Five Pacific island nations will start withdrawing from the region's main political forum, according to a joint statement Tuesday. The departures are fallout from a disputed leadership vote last week.

The islands and countries of the Pacific Island Forum are strategic locations that have in recent years become a battleground for influence between China and the U.S. and its allies, regional watchers said Tuesday. The division of the forum might provide an opening for China to boost its influence in the region, the experts said.

"Chinese investors have been behind large building and business projects in Palau, and its tourism industry is closely related to China," Guangdong Research Institute for International Strategies professor Zhou Fangyin said in the Global Times.

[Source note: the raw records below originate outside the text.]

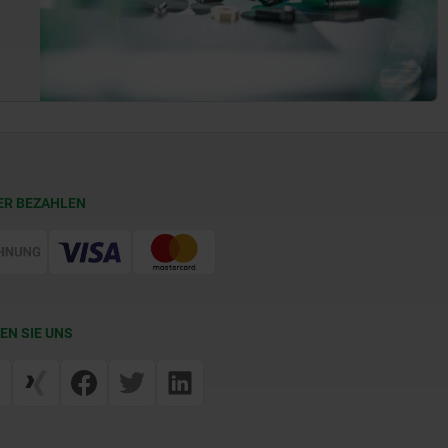
ER BEZAHLEN
EN SIE UNS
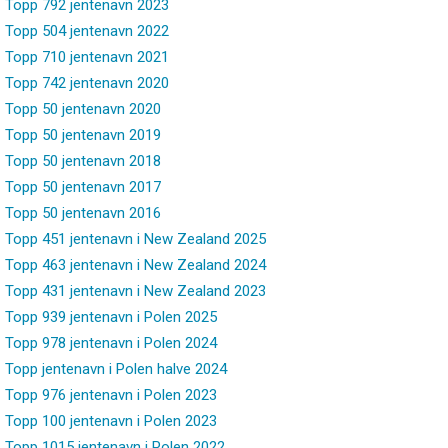
Topp 792 jentenavn 2023
Topp 504 jentenavn 2022
Topp 710 jentenavn 2021
Topp 742 jentenavn 2020
Topp 50 jentenavn 2020
Topp 50 jentenavn 2019
Topp 50 jentenavn 2018
Topp 50 jentenavn 2017
Topp 50 jentenavn 2016
Topp 451 jentenavn i New Zealand 2025
Topp 463 jentenavn i New Zealand 2024
Topp 431 jentenavn i New Zealand 2023
Topp 939 jentenavn i Polen 2025
Topp 978 jentenavn i Polen 2024
Topp jentenavn i Polen halve 2024
Topp 976 jentenavn i Polen 2023
Topp 100 jentenavn i Polen 2023
Topp 1015 jentenavn i Polen 2022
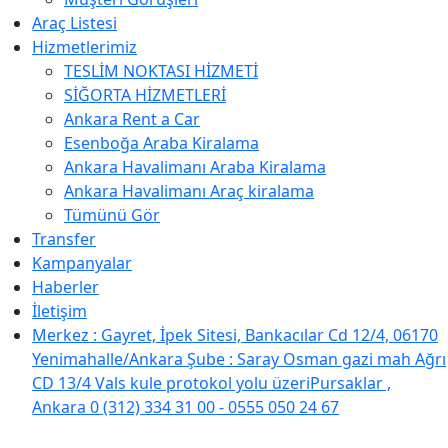
Araç Listesi
Hizmetlerimiz
TESLİM NOKTASI HİZMETİ
SİĞORTA HİZMETLERİ
Ankara Rent a Car
Esenboğa Araba Kiralama
Ankara Havalimanı Araba Kiralama
Ankara Havalimanı Araç kiralama
Tümünü Gör
Transfer
Kampanyalar
Haberler
İletişim
Merkez : Gayret, İpek Sitesi, Bankacılar Cd 12/4, 06170
Yenimahalle/Ankara Şube : Saray Osman gazi mah Ağrı
CD 13/4 Vals kule protokol yolu üzeriPursaklar ,
Ankara
0 (312) 334 31 00 - 0555 050 24 67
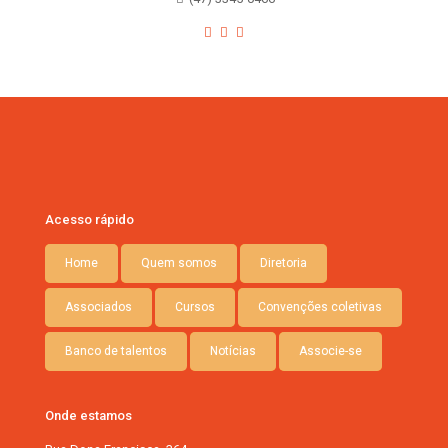
Acesso rápido
Home
Quem somos
Diretoria
Associados
Cursos
Convenções coletivas
Banco de talentos
Notícias
Associe-se
Onde estamos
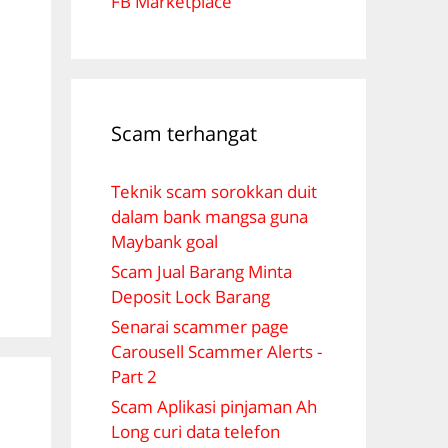
FB Marketplace
.
Scam terhangat
Teknik scam sorokkan duit
dalam bank mangsa guna
Maybank goal
Scam Jual Barang Minta
Deposit Lock Barang
Senarai scammer page
Carousell Scammer Alerts -
Part 2
Scam Aplikasi pinjaman Ah
Long curi data telefon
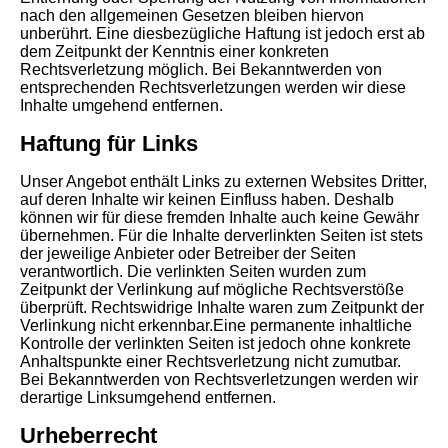
nach den allgemeinen Gesetzen bleiben hiervon
unberührt. Eine diesbezügliche Haftung ist jedoch erst ab
dem Zeitpunkt der Kenntnis einer konkreten
Rechtsverletzung möglich. Bei Bekanntwerden von
entsprechenden Rechtsverletzungen werden wir diese
Inhalte umgehend entfernen.
Haftung für Links
Unser Angebot enthält Links zu externen Websites Dritter,
auf deren Inhalte wir keinen Einfluss haben. Deshalb
können wir für diese fremden Inhalte auch keine Gewähr
übernehmen. Für die Inhalte derverlinkten Seiten ist stets
der jeweilige Anbieter oder Betreiber der Seiten
verantwortlich. Die verlinkten Seiten wurden zum
Zeitpunkt der Verlinkung auf mögliche Rechtsverstöße
überprüft. Rechtswidrige Inhalte waren zum Zeitpunkt der
Verlinkung nicht erkennbar.Eine permanente inhaltliche
Kontrolle der verlinkten Seiten ist jedoch ohne konkrete
Anhaltspunkte einer Rechtsverletzung nicht zumutbar.
Bei Bekanntwerden von Rechtsverletzungen werden wir
derartige Linksumgehend entfernen.
Urheberrecht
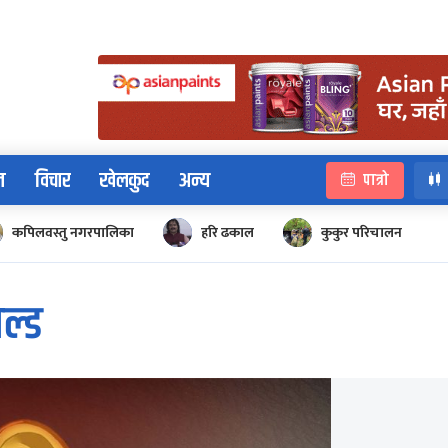
न
विचार
खेलकुद
अन्य
पात्रो
कपिलवस्तु नगरपालिका
हरि ढकाल
कुकुर परिचालन
ल्ड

"Meanwhile, the U.S. is also actively strengthening its ties with Palau. Former U.S. defense secretary Mark Esper visited the nation last year in a bid to reinforce the U.S. commitment to a long-term relationship with the tiny country, which the U.S. media said highlighted U.S.-China competition," Zhou said.

Three of the Pacific states who have left - Palau, Micronesia and the Marshall Islands - are closely allied to the U.S by compacts of free association with Washington.

Kiribati has recently changed its formal diplomatic recognition of Taiwan and turned to mainland China - leading to concerns over an increased presence and influence of China over the far-flung archipelago.

Nauru, a former Australian colony, remains close to that country and is dependent on its financial support.

"Washington and Canberra have been thinking about thwarting Beijing's influence in the region, so they keep hyping up the so-called China threat theory. An undersea internet cable project is viewed as China's grip on information, and the loans to these countries' infrastructure development are interpreted as debt traps," Zhou said.

Meanwhile, the forum defections alter the makeup of the forum and change its relationships with the broader world. Without the Federated States of Micronesia there will be no countries in the forum north of the equator, The Guardian reported Tuesday.

Jonathan Pryke, director of the Pacific Islands Program at the Lowy Institute, said the defections were a "a disaster for both the forum and Pacific regionalism...It's clear regionalism couldn't hold up in the age of zoom. It will be on life-support until the region can get back to face-to-face mode."

The dispute represents one of the biggest member revolts in the 50-year history of the forum, which has consistently lobbied larger nations to combat climate change that threatens their low-lying islands.

Most island nation governments are also facing severe economic problems as a result of their heavy reliance on international tourism, an industry that abruptly shut last year because of the coronavirus pandemic.